On dit souvent que les murs ont des oreilles. Chez Mehdi-Georges Lahlou, ils ont aussi des bouches, gorgées de menaces et d’ignominies. Pour son exposition à la Centrale de Bruxelles, le plasticien franco-marocain, né en 1983 aux Sables-d’Olonne (Vendée) – qui vit partiellement à Bruxelles – a recouvert un grand mur de graffitis. Et dans le fouillis des mots tagués avec des bombes de couleur, on distingue ces insultes : «Cramez les pédales», «PD = PB», «Gay Stay away», «No Queer»… Se déchiffre aussi : «Haïtiens tueurs de Martiniquais», «Partez Bico Arabe», «la France aux Français», «Stop the Asian Invasion»…
Nuages de henné
Palimpseste de peinture aérosol, ce torrent d’injures racistes et homophobes témoigne de la violence banalisée, celle que l’on ne remarque plus. Au cœur d’un dédale en forme de bunker, construit spécialement pour l’exposition, Mehdi-Georges Lahlou, qui a invité pour exposer avec lui l’artiste sud-africaine Candice Breitz, de dix ans son aînée − elle est née en 1972 −, place au cœur de son travail l’identité, matière à stéréotypes et prétexte d’agressivité. Avec des œuvres très différentes, les deux plasticiens – le Franco-Marocain racisé en Europe et la blonde platine en Afrique – explorent l’histoire, les outrages et la ségrégation. Souvent, ils utilisent leur propre corps, des «canevas» qui «portent le poids des problématiques soulevées».

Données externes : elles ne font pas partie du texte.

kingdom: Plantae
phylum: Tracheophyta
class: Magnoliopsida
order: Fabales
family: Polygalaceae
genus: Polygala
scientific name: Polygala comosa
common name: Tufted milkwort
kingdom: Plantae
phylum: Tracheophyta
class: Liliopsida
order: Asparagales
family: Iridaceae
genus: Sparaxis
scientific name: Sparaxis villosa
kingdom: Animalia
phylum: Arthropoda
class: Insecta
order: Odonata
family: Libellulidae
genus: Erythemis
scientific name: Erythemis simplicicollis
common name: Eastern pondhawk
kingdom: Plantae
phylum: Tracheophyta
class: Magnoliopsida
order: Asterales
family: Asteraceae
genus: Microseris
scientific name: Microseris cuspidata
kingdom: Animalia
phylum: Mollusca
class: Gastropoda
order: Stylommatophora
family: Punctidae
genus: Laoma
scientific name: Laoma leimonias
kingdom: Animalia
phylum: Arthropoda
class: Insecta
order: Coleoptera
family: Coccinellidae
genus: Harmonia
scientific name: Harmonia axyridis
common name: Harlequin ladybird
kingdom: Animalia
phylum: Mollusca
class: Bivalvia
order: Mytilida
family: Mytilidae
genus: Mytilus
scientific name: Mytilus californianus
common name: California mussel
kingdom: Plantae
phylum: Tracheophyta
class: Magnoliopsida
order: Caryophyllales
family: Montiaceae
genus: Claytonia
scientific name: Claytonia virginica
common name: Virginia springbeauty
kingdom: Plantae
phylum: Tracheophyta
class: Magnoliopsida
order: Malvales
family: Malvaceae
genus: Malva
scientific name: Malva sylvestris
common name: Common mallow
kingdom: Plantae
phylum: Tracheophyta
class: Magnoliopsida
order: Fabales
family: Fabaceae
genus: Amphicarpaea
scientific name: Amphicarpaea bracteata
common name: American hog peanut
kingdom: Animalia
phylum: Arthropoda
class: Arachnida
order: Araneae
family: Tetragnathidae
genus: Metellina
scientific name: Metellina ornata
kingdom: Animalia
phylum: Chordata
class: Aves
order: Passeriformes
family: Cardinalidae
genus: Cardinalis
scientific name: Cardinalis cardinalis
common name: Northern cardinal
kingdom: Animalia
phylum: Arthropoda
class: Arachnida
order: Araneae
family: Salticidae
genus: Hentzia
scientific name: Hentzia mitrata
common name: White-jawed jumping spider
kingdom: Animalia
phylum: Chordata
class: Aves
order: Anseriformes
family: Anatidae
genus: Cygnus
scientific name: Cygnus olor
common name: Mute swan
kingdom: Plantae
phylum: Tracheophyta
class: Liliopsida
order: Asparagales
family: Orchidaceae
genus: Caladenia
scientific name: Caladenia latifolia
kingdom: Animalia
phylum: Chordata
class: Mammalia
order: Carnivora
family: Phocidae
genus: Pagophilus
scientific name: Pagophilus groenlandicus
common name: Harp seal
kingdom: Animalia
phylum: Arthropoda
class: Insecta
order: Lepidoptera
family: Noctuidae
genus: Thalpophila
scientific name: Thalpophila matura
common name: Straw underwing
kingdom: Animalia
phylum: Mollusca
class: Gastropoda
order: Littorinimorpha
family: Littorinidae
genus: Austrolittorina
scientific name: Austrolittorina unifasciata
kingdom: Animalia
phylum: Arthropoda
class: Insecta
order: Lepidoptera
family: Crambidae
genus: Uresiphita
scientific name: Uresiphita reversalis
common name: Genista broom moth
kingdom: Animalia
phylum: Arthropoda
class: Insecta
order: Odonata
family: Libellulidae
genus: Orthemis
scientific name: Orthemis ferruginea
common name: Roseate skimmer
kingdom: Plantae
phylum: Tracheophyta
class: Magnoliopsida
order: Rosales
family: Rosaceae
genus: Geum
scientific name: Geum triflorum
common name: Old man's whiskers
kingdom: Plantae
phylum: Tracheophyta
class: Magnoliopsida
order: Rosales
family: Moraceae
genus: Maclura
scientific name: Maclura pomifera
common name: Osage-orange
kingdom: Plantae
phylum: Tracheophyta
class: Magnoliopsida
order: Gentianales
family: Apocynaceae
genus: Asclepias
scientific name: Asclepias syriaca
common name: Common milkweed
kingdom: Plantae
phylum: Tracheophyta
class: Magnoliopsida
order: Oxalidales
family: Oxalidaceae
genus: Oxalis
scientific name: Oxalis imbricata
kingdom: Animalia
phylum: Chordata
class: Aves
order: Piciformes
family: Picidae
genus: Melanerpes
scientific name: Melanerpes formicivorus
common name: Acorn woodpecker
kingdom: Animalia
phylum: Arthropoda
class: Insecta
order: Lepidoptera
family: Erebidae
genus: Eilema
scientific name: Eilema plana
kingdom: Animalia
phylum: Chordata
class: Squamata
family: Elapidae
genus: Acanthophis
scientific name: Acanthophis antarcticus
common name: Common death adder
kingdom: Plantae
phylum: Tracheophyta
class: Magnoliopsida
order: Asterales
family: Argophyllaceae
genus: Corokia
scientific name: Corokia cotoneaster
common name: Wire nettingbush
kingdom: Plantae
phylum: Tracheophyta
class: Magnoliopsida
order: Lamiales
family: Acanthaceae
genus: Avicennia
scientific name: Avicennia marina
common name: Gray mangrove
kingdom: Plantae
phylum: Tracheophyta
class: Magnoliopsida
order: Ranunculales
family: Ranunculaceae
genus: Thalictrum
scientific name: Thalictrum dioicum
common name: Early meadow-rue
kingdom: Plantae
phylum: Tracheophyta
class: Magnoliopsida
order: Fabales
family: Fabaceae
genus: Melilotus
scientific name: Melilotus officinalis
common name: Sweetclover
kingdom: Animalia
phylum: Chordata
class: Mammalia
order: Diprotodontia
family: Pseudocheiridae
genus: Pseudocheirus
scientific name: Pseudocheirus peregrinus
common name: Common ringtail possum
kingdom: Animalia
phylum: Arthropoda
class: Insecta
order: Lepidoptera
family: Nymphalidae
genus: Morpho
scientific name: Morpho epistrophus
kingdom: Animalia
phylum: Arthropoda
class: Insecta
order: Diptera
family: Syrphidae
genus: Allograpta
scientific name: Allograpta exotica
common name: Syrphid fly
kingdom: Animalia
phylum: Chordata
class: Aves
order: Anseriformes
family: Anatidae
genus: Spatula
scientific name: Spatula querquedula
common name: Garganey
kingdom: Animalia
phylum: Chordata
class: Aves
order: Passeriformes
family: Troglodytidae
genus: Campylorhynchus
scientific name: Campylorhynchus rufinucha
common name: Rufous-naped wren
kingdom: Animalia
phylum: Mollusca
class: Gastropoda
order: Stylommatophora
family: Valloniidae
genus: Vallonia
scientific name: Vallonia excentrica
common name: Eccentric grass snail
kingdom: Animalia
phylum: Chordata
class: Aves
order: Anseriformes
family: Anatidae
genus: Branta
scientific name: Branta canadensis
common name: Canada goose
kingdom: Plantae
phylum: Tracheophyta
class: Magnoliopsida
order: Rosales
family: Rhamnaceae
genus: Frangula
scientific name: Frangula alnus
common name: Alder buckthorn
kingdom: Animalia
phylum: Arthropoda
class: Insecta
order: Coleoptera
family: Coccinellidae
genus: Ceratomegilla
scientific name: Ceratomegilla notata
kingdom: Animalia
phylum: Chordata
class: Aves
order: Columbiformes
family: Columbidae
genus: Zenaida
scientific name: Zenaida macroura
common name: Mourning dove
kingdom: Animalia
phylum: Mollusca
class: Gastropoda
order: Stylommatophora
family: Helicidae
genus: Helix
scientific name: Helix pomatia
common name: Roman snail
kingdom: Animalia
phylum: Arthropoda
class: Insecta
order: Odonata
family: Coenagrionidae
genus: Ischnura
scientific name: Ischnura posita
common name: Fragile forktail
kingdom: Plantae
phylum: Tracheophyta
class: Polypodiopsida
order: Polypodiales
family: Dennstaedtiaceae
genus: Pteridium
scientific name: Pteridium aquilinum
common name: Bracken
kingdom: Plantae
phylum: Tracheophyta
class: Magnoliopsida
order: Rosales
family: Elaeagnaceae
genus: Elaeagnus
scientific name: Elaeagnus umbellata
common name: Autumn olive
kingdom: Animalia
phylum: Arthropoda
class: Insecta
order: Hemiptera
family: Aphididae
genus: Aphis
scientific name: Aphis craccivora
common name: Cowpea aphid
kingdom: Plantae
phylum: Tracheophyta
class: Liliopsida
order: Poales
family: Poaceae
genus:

A l’entrée, de grands écrans en enfilade montrent le torse nu de Mehdi-Georges Lahlou dans des nuages de henné, de gingembre, de curcuma et de cannelle. Cette hypnotique installation, Spicy, où le corps de l’artiste étouffe sous des jets d’épices, peut se lire comme un clin d’œil à la double culture du plasticien mais aussi comme une référence aux soldats nord-africains, victimes du gaz moutarde pendant la Première Guerre mondiale. Dans une petite pièce, un buste en bronze de Mehdi-Georges Lahlou est là encore bombardé, cette fois de grenades explosées, comme s’il avait été assailli par de grosses tomates. Juste en face, on retrouve un hommage aux tirailleurs nord-africains, des gisants sur de grandes photographies recouvertes d’une couche de fusain, sorte de fantômes funèbres. Ancien danseur, Mehdi-Georges Lahlou s’est fait connaître par ses performances. A Bruxelles, il ne revisite pas seulement les images d’archives : il a pudiquement transformé une vidéo virale homophobe à Casablanca en tableaux de céramique, pour qu’on n’oublie pas les victimes.
Yin et yang
Pour sa part, Candice Breitz électrise l’expo. Quand, pour son film Extra, elle s’incruste en tant que blanche sur les plateaux de tournage de Génération, un feuilleton extrêmement populaire depuis la fin de l’Apartheid, réservé aux acteurs noirs, elle se fait grinçante, symptôme gênant de l’Afrique du Sud dominée par les blancs. Dans son installation Whiteface, là voilà en ignoble zombie, perruques blondes sur la tête, ventriloquant des séquences médiatiques (Fox News, youtubeurs…) sur la blanchité, parodie de l’extrême droite. Sorte d’hydre de la race blanche, elle pourrait vomir les insultes du mur de Mehdi-Georges Lahlou. En forme de yin et de yang, les œuvres des deux artistes se répondent sous les calomnies et les coups. Extra bien vu et bien flippant.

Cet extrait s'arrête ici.